Many of the demanding reliability requirements of space flight were the work of Willis Willoughby who had a long, highly influential career at NASA ensuring that spacecraft worked reliably, including to the moon and back. The Navy Material Command later called on Willoughby’s talents to dramatically revise procurement standards and enact policies to improve reliability. Willoughby demanded that all contracts contain specifications for reliability and maintainability rather than simply those for performance. He’s largely credited for emphasizing the importance of temperature cycling and random vibration that later became environmental stress screening (ESS), as well.
In the 1970s, accelerated life testing, the use of scanning electron microscopes for analysis and loose particle detection testing, and evaluation of plastic-packaged transistors and ICs were first realized. Important included studies of soft error rates caused by alpha particles and accelerated testing of ICs with calculated activation energies of failure mechanisms. Bell Labs also initiated the goal of achieving communication system reliability with no more than two hours of downtime throughout 40 years of operation.
In the 1980s, communications systems began to replace older mechanical switching systems with semiconductor-based devices and Bell Labs developed the first prediction methodology for telecommunications, while SAE developed a similar document (SAE 870050) for automotive applications. Predictability, and thus reliability techniques, continued to evolve as it was realized that the semiconductor die alone was not the sole cause of failures. As a result, the overall failure rate of electronic components dropped tenfold.
The PC brought reliability analysis to the benchtop and test bench, and for the first time, commercially available programs were available for evaluating reliability. In the next decade, gallium arsenide began to permeate both defense systems, especially phase-array radars, as well as commercial communications equipment, and other applications.
Failure rate models were also developed based upon intrinsic defects that replaced some of the complexity-driven failure rates that dominated from the 1960s through the 1980s. This effort was led by RAC (the new name for RADC) and resulted in PRISM, a new approach to predictions. Reliability growth was recognized for components in this document. Many of the military specifications became obsolete and best commercial practices were often adopted.
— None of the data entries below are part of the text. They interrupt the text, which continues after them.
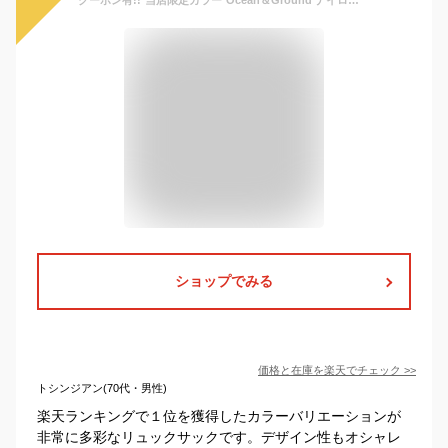
ショップでみる
価格と在庫を
楽天
でチェック
>>
トシンジアン(70代・男性)
楽天ランキングで１位を獲得したカラーバリエーションが
非常に多彩なリュックサックです。デザイン性もオシャレ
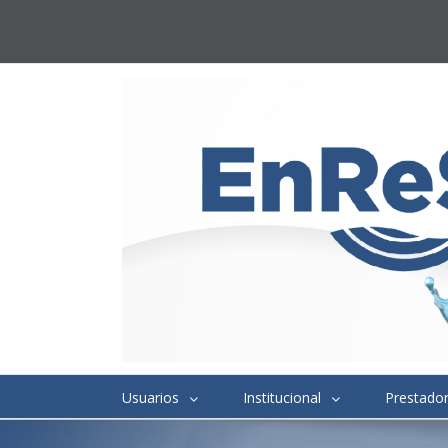
Usuarios
Institucional
Prestado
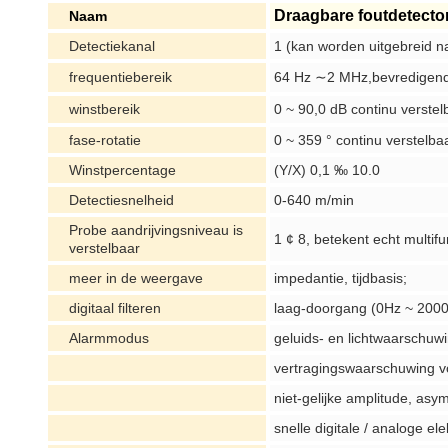
Draagbare foutdetecto
Naam
Detectiekanal
1 (kan worden uitgebreid n
frequentiebereik
64 Hz ∼2 MHz,bevredigend
winstbereik
0 ~ 90,0 dB continu verstel
fase-rotatie
0 ~ 359 ° continu verstelbaa
Winstpercentage
(Y/X) 0,1 ‰ 10.0
Detectiesnelheid
0-640 m/min
Probe aandrijvingsniveau is
1 ¢ 8, betekent echt multifu
verstelbaar
meer in de weergave
impedantie, tijdbasis;
digitaal filteren
laag-doorgang (0Hz ~ 200
Alarmmodus
geluids- en lichtwaarschuw
vertragingswaarschuwing vo
niet-gelijke amplitude, asy
snelle digitale / analoge el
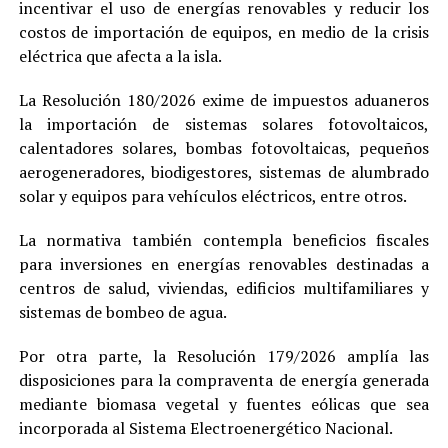
incentivar el uso de energías renovables y reducir los
costos de importación de equipos, en medio de la crisis
eléctrica que afecta a la isla.
La Resolución 180/2026 exime de impuestos aduaneros
la importación de sistemas solares fotovoltaicos,
calentadores solares, bombas fotovoltaicas, pequeños
aerogeneradores, biodigestores, sistemas de alumbrado
solar y equipos para vehículos eléctricos, entre otros.
La normativa también contempla beneficios fiscales
para inversiones en energías renovables destinadas a
centros de salud, viviendas, edificios multifamiliares y
sistemas de bombeo de agua.
Por otra parte, la Resolución 179/2026 amplía las
disposiciones para la compraventa de energía generada
mediante biomasa vegetal y fuentes eólicas que sea
incorporada al Sistema Electroenergético Nacional.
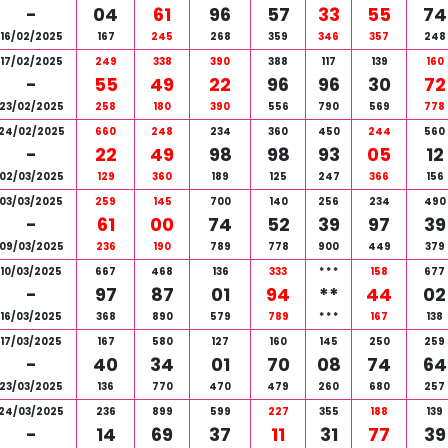
-
04
61
96
57
33
55
74
16/02/2025
167
245
268
359
346
357
248
17/02/2025
249
338
390
388
117
139
160
-
55
49
22
96
96
30
72
23/02/2025
258
180
390
556
790
569
778
24/02/2025
660
248
234
360
450
244
560
-
22
49
98
98
93
05
12
02/03/2025
129
360
189
125
247
366
156
03/03/2025
259
145
700
140
256
234
490
-
61
00
74
52
39
97
39
09/03/2025
236
190
789
778
900
449
379
10/03/2025
667
468
136
333
*
*
*
158
677
-
97
87
01
94
**
44
02
16/03/2025
368
890
579
789
*
*
*
167
138
17/03/2025
167
580
127
160
145
250
259
-
40
34
01
70
08
74
64
23/03/2025
136
770
470
479
260
680
257
24/03/2025
236
899
599
227
355
188
139
-
14
69
37
11
31
77
39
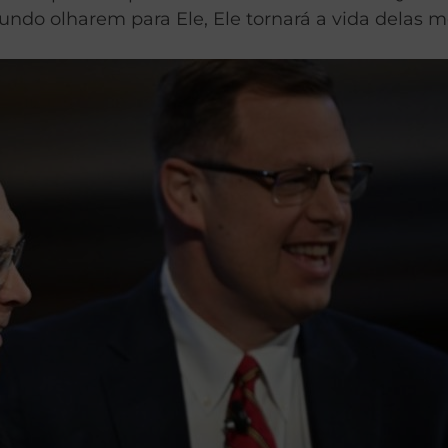
do olharem para Ele, Ele tornará a vida delas mel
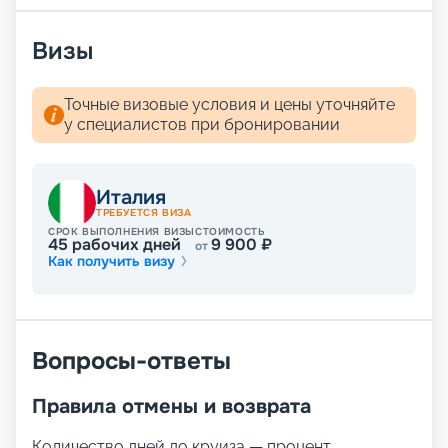
Визы
Точные визовые условия и цены уточняйте
у специалистов при бронировании
Италия
ТРЕБУЕТСЯ ВИЗА
СРОК ВЫПОЛНЕНИЯ ВИЗЫ
СТОИМОСТЬ
45
рабочих дней
9 900
₽
от
Как получить визу
Вопросы-ответы
Правила отмены и возврата
Количество дней до круиза — процент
The emergence of standards, test routines, and sophisticated equipment had by this time made it possible to predict the failure rate of solid-state devices very accurately. In fact, it was arguable that COTS devices were equal to and in many cases as reliable as those used in defense systems, which cost 10 times as much. To realize the cost benefits of COTS, Defense Secretary William Perry required their use whenever possible in defense systems in 1994.
Summing It Up
Looking back on nearly a century of improvements in reliability, and in particular those of RR and microwave components, the results are impressive (Figure 3). Even vacuum tubes, which in the minds of most people no longer exist, are still powering everything from satellite transponders to radar and electronic warfare systems and their reliability and longevity continue to improve. Small-signal and RF power devices operate for millions and even tens of millions of hours without failure, and reliability of both active and passive components in general is predictable with impressive levels of accuracy.